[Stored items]

====

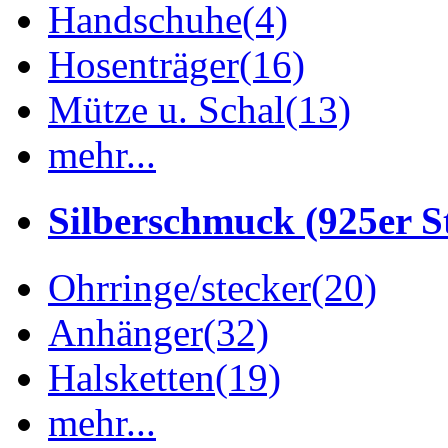
Handschuhe
(4)
Hosenträger
(16)
Mütze u. Schal
(13)
mehr...
Silberschmuck (925er St
Ohrringe/stecker
(20)
Anhänger
(32)
Halsketten
(19)
mehr...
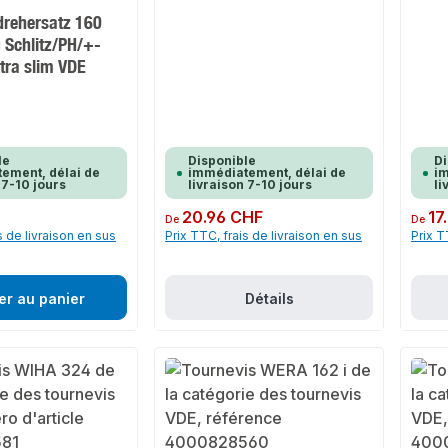
rehersatz 160
g Schlitz/PH/+-
tra slim VDE
le
Disponible
Di
ement, délai de
immédiatement, délai de
im
 7-10 jours
livraison 7-10 jours
li
Prix régulier :
20.96 CHF
Prix rég
17
De
De
s de livraison en sus
Prix TTC, frais de livraison en sus
Prix T
er au panier
Détails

====

ACTION ITEM: The pictures should be dropped, and every line above should be set down again exactly.

SOLUTION FOR THIS EXERCISE:
Handschuhe
(4)
Hosenträger
(16)
Mütze u. Schal
(13)
mehr...
Silberschmuck (925er St
Ohrringe/stecker
(20)
Anhänger
(32)
Halsketten
(19)
mehr...
rehersatz 160
g Schlitz/PH/+-
tra slim VDE
le
Disponible
Di
ement, délai de
immédiatement, délai de
im
 7-10 jours
livraison 7-10 jours
li
Prix régulier :
20.96 CHF
Prix rég
17
De
De
s de livraison en sus
Prix TTC, frais de livraison en sus
Prix T
er au panier
Détails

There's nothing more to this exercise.